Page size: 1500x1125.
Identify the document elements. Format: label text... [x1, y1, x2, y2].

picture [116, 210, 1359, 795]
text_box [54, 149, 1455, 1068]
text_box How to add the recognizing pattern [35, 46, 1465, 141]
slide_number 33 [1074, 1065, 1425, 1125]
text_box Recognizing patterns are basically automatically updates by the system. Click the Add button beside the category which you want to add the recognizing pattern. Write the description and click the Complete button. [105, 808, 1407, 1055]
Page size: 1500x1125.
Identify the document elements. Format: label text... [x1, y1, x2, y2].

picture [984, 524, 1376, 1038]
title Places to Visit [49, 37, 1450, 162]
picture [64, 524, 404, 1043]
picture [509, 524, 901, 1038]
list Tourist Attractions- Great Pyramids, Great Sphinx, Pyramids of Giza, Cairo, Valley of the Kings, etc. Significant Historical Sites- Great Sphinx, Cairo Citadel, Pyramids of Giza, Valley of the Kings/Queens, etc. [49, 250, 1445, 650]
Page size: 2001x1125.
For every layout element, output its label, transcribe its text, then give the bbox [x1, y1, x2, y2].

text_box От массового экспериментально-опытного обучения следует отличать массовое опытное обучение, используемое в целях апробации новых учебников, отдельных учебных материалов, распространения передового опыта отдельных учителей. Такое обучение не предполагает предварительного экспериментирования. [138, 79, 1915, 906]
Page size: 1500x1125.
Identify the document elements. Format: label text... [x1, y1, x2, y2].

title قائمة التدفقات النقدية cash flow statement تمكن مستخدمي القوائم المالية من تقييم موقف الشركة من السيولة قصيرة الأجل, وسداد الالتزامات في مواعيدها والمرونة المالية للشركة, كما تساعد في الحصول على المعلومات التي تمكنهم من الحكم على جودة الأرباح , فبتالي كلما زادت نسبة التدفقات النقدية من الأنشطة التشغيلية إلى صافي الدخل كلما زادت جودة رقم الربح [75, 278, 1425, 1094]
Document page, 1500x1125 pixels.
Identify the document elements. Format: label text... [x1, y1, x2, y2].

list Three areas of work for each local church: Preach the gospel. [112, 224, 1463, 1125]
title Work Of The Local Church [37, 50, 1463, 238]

++++++++++

▶ [Directions for this task]:
Nothing but the lines from the start of the data through the line holding "Page size: 2001x1125." should be restated, and each one exactly.

▶ [Written response]:
Page size: 1500x1125.
Identify the document elements. Format: label text... [x1, y1, x2, y2].

picture [116, 210, 1359, 795]
text_box [54, 149, 1455, 1068]
text_box How to add the recognizing pattern [35, 46, 1465, 141]
slide_number 33 [1074, 1065, 1425, 1125]
text_box Recognizing patterns are basically automatically updates by the system. Click the Add button beside the category which you want to add the recognizing pattern. Write the description and click the Complete button. [105, 808, 1407, 1055]
Page size: 1500x1125.
Identify the document elements. Format: label text... [x1, y1, x2, y2].

picture [984, 524, 1376, 1038]
title Places to Visit [49, 37, 1450, 162]
picture [64, 524, 404, 1043]
picture [509, 524, 901, 1038]
list Tourist Attractions- Great Pyramids, Great Sphinx, Pyramids of Giza, Cairo, Valley of the Kings, etc. Significant Historical Sites- Great Sphinx, Cairo Citadel, Pyramids of Giza, Valley of the Kings/Queens, etc. [49, 250, 1445, 650]
Page size: 2001x1125.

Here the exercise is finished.